Persons producing or marketing products mentioned in II of article L. 5311-1 of this code or the bodies mentioned in 1° of A and 1°, 2°, 3°, 5° and 6° of B of I of article L. 612-2 of the monetary and financial code as well as insurance intermediaries mentioned in article L. 511-1 of the insurance code are required:
1° Either demonstrate that the procedures for implementing the processing make it impossible to use the data for any of the purposes mentioned in V of article L. 1461-1 ;
2° Or use a public or private research laboratory or consultancy to carry out the processing.
The managers of the research laboratories and consultancy firms submit to the Commission nationale de l’informatique et des libertés an undertaking to comply with a set of standards including criteria of confidentiality, expertise and independence, drawn up by the Minister for Health, after obtaining the opinion of the same Commission.
Access to the data is subject to :
a) Before starting to implement the processing, the applicant must provide the public interest group mentioned in Article L. 1462-1 of the study or the assessment of the authorisation of the Commission nationale de l’informatique et des libertés, with a declaration of the applicant’s interests in relation to the purpose of the processing and the analysis protocol, specifying in particular the means of assessing its validity and results ;
b) An undertaking by the applicant to communicate to the public interest group mentioned in the same Article L. 1462-1, within a reasonable time after the end of the processing, study or evaluation, the method and, for the processing mentioned in sub-section 2 of section 3 of chapter III of title II of the aforementioned Law No. 78-17 of 6 January 1978, the results of the analysis and the means of assessing their validity.

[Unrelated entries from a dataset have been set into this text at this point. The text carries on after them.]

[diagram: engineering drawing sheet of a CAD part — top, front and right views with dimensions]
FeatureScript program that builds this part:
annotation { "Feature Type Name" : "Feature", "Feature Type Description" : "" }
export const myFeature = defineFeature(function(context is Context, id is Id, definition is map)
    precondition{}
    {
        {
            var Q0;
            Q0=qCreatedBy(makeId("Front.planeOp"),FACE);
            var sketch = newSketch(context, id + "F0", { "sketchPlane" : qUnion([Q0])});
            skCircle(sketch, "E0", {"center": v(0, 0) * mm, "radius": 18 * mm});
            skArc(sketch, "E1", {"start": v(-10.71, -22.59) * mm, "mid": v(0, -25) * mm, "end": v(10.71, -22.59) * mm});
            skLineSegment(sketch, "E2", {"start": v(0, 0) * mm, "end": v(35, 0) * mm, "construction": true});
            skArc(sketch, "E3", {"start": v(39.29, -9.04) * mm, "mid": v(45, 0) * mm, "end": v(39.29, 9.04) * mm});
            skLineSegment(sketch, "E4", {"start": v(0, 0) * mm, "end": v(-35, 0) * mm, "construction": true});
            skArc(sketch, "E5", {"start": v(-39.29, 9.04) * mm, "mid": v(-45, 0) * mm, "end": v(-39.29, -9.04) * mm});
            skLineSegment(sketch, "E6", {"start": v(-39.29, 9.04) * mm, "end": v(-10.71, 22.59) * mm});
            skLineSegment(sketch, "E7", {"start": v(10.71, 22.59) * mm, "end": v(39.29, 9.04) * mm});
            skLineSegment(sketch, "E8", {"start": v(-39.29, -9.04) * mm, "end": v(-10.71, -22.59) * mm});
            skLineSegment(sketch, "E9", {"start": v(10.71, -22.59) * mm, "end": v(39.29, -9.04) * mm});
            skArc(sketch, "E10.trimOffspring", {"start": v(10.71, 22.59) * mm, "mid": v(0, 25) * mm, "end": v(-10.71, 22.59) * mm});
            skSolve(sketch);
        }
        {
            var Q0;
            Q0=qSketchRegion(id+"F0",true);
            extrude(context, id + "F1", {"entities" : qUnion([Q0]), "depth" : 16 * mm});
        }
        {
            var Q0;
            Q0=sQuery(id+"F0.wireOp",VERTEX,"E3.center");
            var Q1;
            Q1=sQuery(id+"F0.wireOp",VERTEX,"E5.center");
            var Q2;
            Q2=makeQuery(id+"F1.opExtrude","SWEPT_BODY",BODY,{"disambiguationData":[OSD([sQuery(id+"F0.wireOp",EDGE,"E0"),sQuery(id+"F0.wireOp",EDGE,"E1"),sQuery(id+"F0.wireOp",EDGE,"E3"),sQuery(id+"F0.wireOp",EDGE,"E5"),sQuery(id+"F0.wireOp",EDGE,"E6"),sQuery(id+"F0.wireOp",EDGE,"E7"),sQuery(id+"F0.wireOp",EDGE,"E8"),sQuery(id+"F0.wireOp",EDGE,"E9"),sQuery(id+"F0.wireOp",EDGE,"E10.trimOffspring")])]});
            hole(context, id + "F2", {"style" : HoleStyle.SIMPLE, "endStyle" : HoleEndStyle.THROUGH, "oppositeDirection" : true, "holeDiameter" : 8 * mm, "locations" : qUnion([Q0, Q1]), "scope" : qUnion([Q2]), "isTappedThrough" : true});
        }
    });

The public interest group mentioned in the aforementioned Article L. 1462-1 shall publish the authorisation from the Commission nationale de l’informatique et des libertés, the declaration of interests, the results and the method without delay.
III – The decree in Council of State referred to in Article L. 1461-7 sets the list of State services, public establishments or bodies entrusted with a public service mission authorised to process personal data from the national health data system for the purposes of their missions. This decree specifies, for each of these services, establishments or bodies, the scope of this authorisation, the conditions of access to the data and the conditions of access management.